Conditional variance
====================

:def:`Conditional variance` of :math:`X` on :math:`Y` is r.v.:

.. math:: var(X|Y)(y) = var(X|Y=y) = E[(X - E[X|Y=y])²|Y=y]

or in another notation:

.. math:: var(X|Y) = E[X²|Y] - (E[X|Y])²

By applying expected value by :math:`Y` on both sides:

.. math:: E[var(X|Y)] = E[E[X²|Y]] - E[(E[X|Y])²] = E[X²] - E[(E[X|Y])²]

on another hand:

.. math:: var(E[X|Y]) = E[(E[X|Y])²] - (E[E[X|Y]])² = E[(E[X|Y])²] - (E[X])²

By adding last two expression:

.. math:: E[var(X|Y)] + var(E[X|Y]) = E[X²] - (E[X])² = var(X)

So:

.. math:: var(X) = E[var(X|Y)] + var(E[X|Y])

Independence of r.v.
====================

r.v. :math:`X` and :math:`Y` is :def:`independent` if:

.. math::

  ∀_{x,y}: p_{X,Y}(x,y) = p_X(x)·p_Y(y)

So if two r.v. are independent:

.. math::

  E[X·Y] = E[X]·E[Y]

  var(X+Y) = var(X) + var(Y)

Convolution formula
===================

If :math:`Z = X + Y` and X and Y is independent r.v. then:

.. math:: p_Z(z) = ∑_x\ p_X(x)·p_Y(z-x)

Proof:

.. math::

   p_Z(z) = ∑_{x,y:x+y=z}\ p_Z(z) = ∑_{x,y:x+y=z}\ P(X=x,Y=z-x)

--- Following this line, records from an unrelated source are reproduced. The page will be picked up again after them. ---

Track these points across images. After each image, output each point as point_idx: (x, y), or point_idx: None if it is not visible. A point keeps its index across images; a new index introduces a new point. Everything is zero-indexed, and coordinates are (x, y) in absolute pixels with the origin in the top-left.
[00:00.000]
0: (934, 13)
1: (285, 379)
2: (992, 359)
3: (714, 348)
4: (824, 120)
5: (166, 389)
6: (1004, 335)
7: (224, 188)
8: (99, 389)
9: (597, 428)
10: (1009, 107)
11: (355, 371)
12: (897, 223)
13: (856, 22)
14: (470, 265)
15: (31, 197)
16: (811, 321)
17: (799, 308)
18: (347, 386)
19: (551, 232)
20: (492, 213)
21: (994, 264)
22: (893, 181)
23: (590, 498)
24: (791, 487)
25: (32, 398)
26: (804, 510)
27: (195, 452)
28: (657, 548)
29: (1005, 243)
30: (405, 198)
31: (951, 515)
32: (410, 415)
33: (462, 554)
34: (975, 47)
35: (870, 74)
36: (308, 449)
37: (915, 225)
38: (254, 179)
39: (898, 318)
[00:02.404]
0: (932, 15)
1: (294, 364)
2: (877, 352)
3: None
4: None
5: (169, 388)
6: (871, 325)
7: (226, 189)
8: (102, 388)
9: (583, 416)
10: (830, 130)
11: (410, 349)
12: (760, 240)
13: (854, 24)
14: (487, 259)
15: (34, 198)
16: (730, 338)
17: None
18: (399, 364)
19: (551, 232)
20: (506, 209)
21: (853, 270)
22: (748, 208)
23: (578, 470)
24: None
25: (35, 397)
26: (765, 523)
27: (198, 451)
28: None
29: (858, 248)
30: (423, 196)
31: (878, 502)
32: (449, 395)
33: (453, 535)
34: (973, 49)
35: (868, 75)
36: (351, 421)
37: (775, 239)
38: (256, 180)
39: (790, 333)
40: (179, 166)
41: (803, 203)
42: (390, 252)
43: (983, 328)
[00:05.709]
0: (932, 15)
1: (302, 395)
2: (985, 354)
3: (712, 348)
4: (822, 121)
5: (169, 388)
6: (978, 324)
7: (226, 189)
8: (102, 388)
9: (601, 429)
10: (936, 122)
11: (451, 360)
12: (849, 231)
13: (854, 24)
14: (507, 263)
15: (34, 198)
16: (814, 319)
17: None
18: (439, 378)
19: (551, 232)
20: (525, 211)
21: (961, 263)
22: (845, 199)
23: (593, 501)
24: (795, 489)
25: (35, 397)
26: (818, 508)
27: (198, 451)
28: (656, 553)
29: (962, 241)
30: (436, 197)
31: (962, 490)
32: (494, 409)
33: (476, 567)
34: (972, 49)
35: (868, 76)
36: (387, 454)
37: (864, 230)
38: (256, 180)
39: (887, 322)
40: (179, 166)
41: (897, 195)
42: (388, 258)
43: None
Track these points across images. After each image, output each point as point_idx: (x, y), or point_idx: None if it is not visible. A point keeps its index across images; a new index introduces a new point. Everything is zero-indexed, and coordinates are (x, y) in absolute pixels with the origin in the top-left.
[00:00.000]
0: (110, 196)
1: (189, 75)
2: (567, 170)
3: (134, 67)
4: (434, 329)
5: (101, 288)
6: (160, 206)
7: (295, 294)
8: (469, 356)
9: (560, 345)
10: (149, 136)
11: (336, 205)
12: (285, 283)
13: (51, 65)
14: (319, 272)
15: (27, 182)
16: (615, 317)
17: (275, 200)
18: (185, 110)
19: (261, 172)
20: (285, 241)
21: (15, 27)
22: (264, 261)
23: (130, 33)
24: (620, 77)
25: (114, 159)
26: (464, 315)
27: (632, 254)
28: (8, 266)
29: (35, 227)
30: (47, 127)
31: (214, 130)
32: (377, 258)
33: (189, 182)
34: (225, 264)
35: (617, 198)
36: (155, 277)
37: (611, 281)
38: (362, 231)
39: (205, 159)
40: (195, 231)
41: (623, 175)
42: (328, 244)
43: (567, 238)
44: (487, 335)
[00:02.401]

   = ∑_{x,y:x+y=z}\ P(X=x)·P(Y=z-x) = ∑_x\ p_X(x)·p_Y(z-x)

Well known discrete r.v.
========================

Bernoulli random variable
-------------------------

:def:`Bernoulli random variable` with parameter :math:`p` is a random variable
that have 2 outcomes denoted as :math:`0` and :math:`1` with probabilities:

.. math::

  p_X(0) = 1 - p

  p_X(1) = p

This random variable models a trial of experiment that result in success or
failure.

:def:`Indicator` of r.v. event :math:`A` is function::

   I_A = 1 iff A occurs, else 0

.. math::

  P_{I_A} = p(I_A = 1) = p(A)

  I_A*I_B = I_{A∩B}

.. math::

  E[bernoulli(p)] = 0*(1-p) + 1*p = p

  var[bernoulli(p)] = E[bernoulli(p) - E[bernoulli(p)]]

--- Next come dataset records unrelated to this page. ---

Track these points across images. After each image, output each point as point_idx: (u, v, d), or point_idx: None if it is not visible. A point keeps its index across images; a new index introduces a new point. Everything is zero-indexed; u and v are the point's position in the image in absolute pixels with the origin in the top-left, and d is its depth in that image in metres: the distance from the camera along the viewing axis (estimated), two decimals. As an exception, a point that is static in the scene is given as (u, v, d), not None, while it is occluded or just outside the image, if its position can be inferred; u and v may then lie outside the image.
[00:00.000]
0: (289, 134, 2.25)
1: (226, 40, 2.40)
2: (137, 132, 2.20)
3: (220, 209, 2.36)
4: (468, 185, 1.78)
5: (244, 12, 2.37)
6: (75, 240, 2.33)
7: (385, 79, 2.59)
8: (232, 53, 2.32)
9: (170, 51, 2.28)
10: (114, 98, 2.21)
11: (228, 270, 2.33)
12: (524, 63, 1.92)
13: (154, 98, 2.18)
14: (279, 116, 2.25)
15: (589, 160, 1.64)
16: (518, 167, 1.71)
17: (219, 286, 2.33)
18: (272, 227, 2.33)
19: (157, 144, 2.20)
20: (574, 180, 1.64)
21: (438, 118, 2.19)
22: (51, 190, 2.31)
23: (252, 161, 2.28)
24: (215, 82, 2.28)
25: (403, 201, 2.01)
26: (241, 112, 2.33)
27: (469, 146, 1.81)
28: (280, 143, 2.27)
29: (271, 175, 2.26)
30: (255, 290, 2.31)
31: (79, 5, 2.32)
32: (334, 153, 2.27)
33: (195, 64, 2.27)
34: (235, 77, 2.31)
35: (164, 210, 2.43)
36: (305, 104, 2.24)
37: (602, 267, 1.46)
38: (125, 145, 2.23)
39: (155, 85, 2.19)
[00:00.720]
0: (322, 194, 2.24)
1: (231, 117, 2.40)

   = (0-p)²·(1-p) + (1-p)²·p = p²·(1-p) + (1 - 2p + p²)·p

   = p² - p³ + p - 2·p² + p³ = p·(1-p)

Discret uniform random variable
-------------------------------

:def:`Discret uniform random variable` is a variable with parameters :math:`a`
and :math:`b` in sample space :math:`{x: a ≤ x ≤ b & x ∈ ℕ}` with equal
probability of each possible outcome:

.. math::

  p_{unif(a,b)}(x) = 1 / (b-a+1)

.. math::

  E[unif(a,b)] = Σ_{a ≤ x ≤ b} x * 1/(b-a+1)
  = 1/(b-a+1) * Σ_{a ≤ x ≤ b} x

  = 1/(b-a+1) * (Σ_{a ≤ x ≤ b} a + Σ_{0 ≤ x ≤ b-a} x)

  = 1/(b-a+1) * ((b-a+1)*a + (b-a)*(b-a+1)/2)

  = a + (b-a)/2
  = (b+a)/2


.. math::

  var[unif(a,b)] = E[unif²(a,b)] - E²[unif(a,b)]

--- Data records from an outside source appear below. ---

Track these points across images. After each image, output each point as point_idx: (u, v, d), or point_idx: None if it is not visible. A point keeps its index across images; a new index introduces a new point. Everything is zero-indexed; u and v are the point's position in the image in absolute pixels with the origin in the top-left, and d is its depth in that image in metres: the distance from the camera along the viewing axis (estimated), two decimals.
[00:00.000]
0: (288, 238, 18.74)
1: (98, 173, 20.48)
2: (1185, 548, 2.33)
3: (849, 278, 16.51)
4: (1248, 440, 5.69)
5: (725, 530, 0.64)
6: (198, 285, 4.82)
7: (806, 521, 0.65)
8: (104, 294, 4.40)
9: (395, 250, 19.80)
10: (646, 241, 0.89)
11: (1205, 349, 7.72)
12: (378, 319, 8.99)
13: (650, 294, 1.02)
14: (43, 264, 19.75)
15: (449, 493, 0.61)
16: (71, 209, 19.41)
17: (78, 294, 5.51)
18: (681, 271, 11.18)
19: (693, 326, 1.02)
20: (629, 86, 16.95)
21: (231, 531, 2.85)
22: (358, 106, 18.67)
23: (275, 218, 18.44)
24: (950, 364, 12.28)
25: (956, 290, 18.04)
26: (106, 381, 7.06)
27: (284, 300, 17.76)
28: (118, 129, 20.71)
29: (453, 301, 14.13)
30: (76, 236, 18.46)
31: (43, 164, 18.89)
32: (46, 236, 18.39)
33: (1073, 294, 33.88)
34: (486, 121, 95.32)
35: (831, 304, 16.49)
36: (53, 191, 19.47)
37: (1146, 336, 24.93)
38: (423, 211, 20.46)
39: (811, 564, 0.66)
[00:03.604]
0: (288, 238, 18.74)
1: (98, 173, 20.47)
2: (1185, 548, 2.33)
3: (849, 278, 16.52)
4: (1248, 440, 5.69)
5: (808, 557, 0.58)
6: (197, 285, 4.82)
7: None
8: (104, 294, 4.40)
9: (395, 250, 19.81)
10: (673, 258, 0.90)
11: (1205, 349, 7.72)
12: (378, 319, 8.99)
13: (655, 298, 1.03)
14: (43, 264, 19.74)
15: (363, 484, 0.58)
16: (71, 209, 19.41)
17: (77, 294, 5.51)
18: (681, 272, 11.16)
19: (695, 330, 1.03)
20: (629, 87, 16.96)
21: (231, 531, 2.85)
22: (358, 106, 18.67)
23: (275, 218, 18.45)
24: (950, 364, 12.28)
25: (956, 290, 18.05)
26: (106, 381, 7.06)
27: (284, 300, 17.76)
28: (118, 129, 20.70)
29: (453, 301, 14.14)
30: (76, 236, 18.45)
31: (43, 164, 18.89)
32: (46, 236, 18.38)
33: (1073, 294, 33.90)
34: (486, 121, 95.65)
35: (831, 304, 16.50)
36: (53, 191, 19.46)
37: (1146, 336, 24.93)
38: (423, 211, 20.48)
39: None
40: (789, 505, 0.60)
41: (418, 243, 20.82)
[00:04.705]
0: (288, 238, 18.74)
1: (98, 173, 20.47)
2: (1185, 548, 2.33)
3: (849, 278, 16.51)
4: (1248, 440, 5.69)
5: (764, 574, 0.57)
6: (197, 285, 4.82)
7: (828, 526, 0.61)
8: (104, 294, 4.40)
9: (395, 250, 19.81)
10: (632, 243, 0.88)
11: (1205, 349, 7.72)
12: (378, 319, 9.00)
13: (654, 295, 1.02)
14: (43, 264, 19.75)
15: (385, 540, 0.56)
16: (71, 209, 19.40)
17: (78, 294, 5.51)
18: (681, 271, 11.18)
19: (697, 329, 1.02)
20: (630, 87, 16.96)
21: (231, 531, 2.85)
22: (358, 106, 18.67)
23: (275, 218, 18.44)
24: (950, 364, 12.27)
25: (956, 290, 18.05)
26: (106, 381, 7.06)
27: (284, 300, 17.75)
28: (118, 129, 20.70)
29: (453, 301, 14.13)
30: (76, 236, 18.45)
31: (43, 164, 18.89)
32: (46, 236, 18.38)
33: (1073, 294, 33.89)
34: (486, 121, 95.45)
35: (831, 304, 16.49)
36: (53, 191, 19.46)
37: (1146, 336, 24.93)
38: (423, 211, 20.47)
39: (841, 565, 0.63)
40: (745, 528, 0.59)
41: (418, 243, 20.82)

  = ∑_{a≤x≤b} x²/(b-a+1) - (b+a)²/4

  = 1/(b-a+1)·(∑_{0≤x≤b} x² - ∑_{0≤x≤a-1} x²) - (b+a)²/4

  = 1/(b-a+1)·(b+3·b²+2·b³ - (a-1)+3·(a-1)²+2·(a-1)³)/6 - (b+a)²/4

  = (2·b² + 2·a·b + b + 2·a² - a)/6 - (b+a)²/4

  = (b - a)·(b - a + 2) / 12

.. NOTE::

   From Maxima::

     sum(i^2,i,0,n), simpsum=true;

              2      3
       n + 3 n  + 2 n
       ---------------
             6

     factor(b+3*b^2+2*b^3 - (a-1)-3*(a-1)^2-2*(a-1)^3);

                       2                  2
       (b - a + 1) (2 b  + 2 a b + b + 2 a  - a)

     factor((2*b^2 + 2*a*b + b + 2*a^2 - a)/6 - (b+a)^2/4), simp=true;

       (b - a) (2 - a + b)
       -------------------
               12

Binomial random variable
------------------------

:math:`Binomial random variable` is a r.v. with parameters :math:`n` (positive
integer) and p from interval :math:`(0,1)` and sample space of positive integers
from inclusive region :math:`[0, n]`:

.. math::

  p_{binom(n,p)}(x) = n!/(x!*(n-x)!) p^x p^{n-x}

Binomial random variable models a number of success of :math:`n` independent
trails of Bernoulli experimants.

.. math::

  E[binom(n,p)] = E[∑_{1≤x≤n} bernoulli(p)] = ∑_{1≤x≤n} E[bernoulli(p)] = n·p

  var[binom(n,p)] = var[∑_{1≤x≤n} bernoulli(p)] = ∑_{1≤x≤n} var[bernoulli(p)] = n·p·(1-p)

Geometric random variable
-------------------------

:def:`Geometric random variable` is a r.v. with parameter :math:`p` from
half open interval :math:`(0,1]`, sample space is all positive numbers:

.. math::

  p_{geom(p)}(x) = p (1-p)^(x-1)

This random variable models number of tosses of biased coin until first success.

.. math::

  E[geom(p)] = ∑_{x=1..∞} x·p·(1-p)^(x-1)

  = p·∑_{x=1..∞} x·(1-p)^(x-1)

  = p/(1-p)·∑_{x=0..∞} x·(1-p)^x

  = p/(1-p)·(1-p)/(1-p - 1)² = p/p² = 1/p

.. NOTE::

   Maxima calculation::

     load("simplify_sum");
     simplify_sum(sum(k * x^k, k, 0, inf));
       Is abs(x) - 1 positive, negative or zero?
       negative;
       Is x positive, negative or zero?
       positive;
       Is x - 1 positive, negative or zero?
       negative;
            x
       ------------
        2
       x  - 2 x + 1